Nel libro La grande peste del 1630 a Firenze (Mauro Pagliai Editore, pp. 96, euro 10) ci si trova di fronte a una situazione tristemente familiare.
“Non solo il Granduca inventò di fatto il lockdown”, spiega l’autore, a lungo docente negli istituti superiori, “ma la situazione venne gestita in modo assai più razionale rispetto a oggi: il provvedimento, che di fatto chiuse in casa gran parte dei fiorentini, fu accompagnato da un’attenta attività di censimento. Tutte le scuole e le botteghe, a parte quelle della lana e della seta, vennero chiuse, e la città fu suddivisa in sestieri per agevolare la distribuzione dei viveri, l’individuazione dei malati, il sequestro di carri, carrozze e cavalli”.

Il testo, frutto di una ricerca decennale negli archivi cittadini, vede oggi la luce in un anno in cui il contagio torna ad essere percepito come una minaccia quotidiana. Certo, la scienza medica ha fatto passi da gigante rispetto a una scena dominata da cerusici, speziali e “ciarlatani” (piazzisti di unguenti e amuleti), ma già all’epoca si comprese come la malattia fosse in qualche modo trasmissibile dagli animali (topi) all’uomo.
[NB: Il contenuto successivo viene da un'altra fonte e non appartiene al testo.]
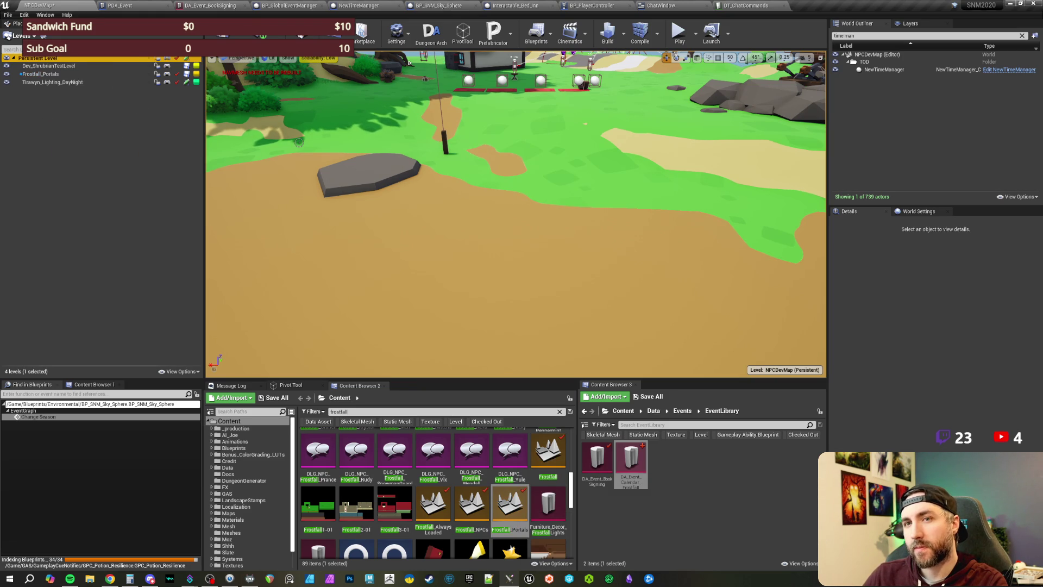
pyautogui.click(53, 74)
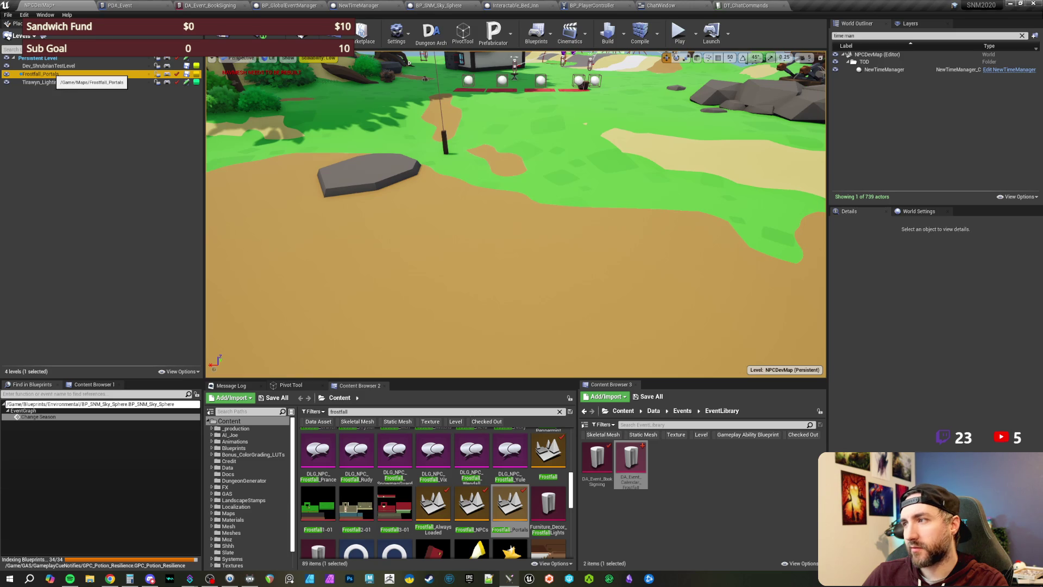
pyautogui.click(1021, 36)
E anche se la superstizione era diffusa e la teoria dei “quattro umori” andava ancora per la maggiore, a Firenze si promossero iniziative intraprendenti come un’incessante ricerca del “paziente zero”, il primo a introdurre la malattia in città. “Questo mentre a Milano”, nota Benucci, “era invece diffusa la credenza dell’untore”.
Il volume, arricchito da un apparato iconografico di opere e documenti coevi, presenta anche un’apposita sezione dedicata alle cronache dell’epoca, ai diari e agli epistolari come quello di Virginia Galilei, figlia del celebre scienziato.